Mine dogfooding signal for recurring off-character failure modes; turn each into labeled on-character/off-character example pairs.
Encode the judgment as a scoring function — a council of LLM judges (The Verifiability Thesis) or a human-rated rubric — that reproduces Amanda's "why this is off-character."
A/B across variants (model versions, spec versions) and measure drift — MSM's method applied to your feature.
Keep ~10, not 100. Each must be interpretable (a fail tells you what's broken), capture a judgment you'd otherwise litigate in review, and stay low-maintenance (Evals as Product Spec). Taste evals obey the same Goldilocks rule as any eval.

Why this is the limit case, and where it still breaks#

Character is the hardest end of the spectrum for two structural reasons:

No clean A/B isolation. Character interacts with capability, so "it's hard to say how much of 'Claude is great' is character vs reasoning" (Claude Character as Product). The eval can measure on-character-ness but struggles to attribute product outcomes to it.
The verifier's own boundary. The Verifiability Thesis's open question is whether a council of LLM judges holds "for genuinely contested value judgments, or only for quality/coherence." Character (warmth, wit) sits in the contested zone, not the coherence zone — so the judge is itself doing taste, recursively.

And the honest gap in the evidence: MSM demonstrates the method on the safety/values subset (oversight, honesty, no-ends-justify-means — measured via agentic-misalignment), not on the warm/lighthearted/witty personality subset. The live open question — "is the warm/curious personality also subject to spec-science optimization?" (Model Spec Science) — is exactly the part Cat says Amanda does well but "doesn't describe the technique" for (Evals as Product Spec). So we have a proven method for the verifiable core of "who Claude is," and a still-tacit craft for the aesthetic skin on top.
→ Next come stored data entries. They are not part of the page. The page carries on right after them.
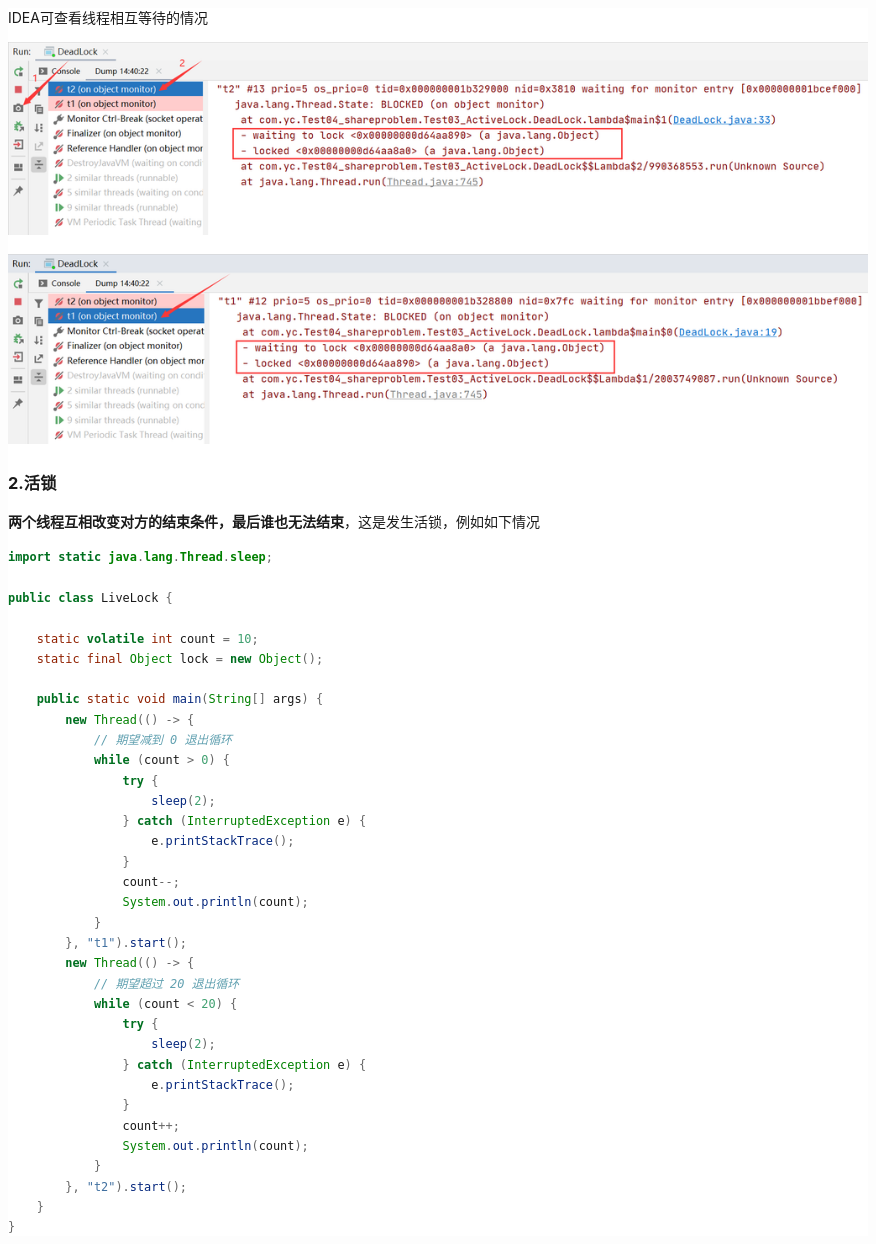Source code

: IDEA可查看线程相互等待的情况

![1658558611574](assets/1658558611574.png)

![1658558638860](assets/1658558638860.png)

### 2.活锁

**两个线程互相改变对方的结束条件，最后谁也无法结束**，这是发生活锁，例如如下情况

```java
import static java.lang.Thread.sleep;

public class LiveLock {

    static volatile int count = 10;
    static final Object lock = new Object();

    public static void main(String[] args) {
        new Thread(() -> {
            // 期望减到 0 退出循环
            while (count > 0) {
                try {
                    sleep(2);
                } catch (InterruptedException e) {
                    e.printStackTrace();
                }
                count--;
                System.out.println(count);
            }
        }, "t1").start();
        new Thread(() -> {
            // 期望超过 20 退出循环
            while (count < 20) {
                try {
                    sleep(2);
                } catch (InterruptedException e) {
                    e.printStackTrace();
                }
                count++;
                System.out.println(count);
            }
        }, "t2").start();
    }
}
```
Why these evals are durable#

Most harness assets shrink as models improve (Harness Shrinkage as Models Improve). Character is the documented exception — "capability changes between models; character should be stable" (Claude Character as Product) — and evals don't shrink either, because they "encode what we want, which the model still has to be measured against even as the model gets stronger" (Evals as Product Spec). A taste eval is therefore one of the few artifacts that compounds: it is the regression guardrail that lets you preserve identity across capability jumps rather than rebuild it each release.

Bottom line#

You don't write an eval for taste; you run a pipeline. Conviction supplies the rubric, dogfooding + introspection supply the failure modes and narrow the data search, and the MSM variant-comparison method turns the rubric into a measurable, regression-proof artifact. The method is proven on the safety/values core of character and still tacit on the aesthetic surface — which is precisely why "good at evals for taste" remains a rare, named skill rather than a documented procedure.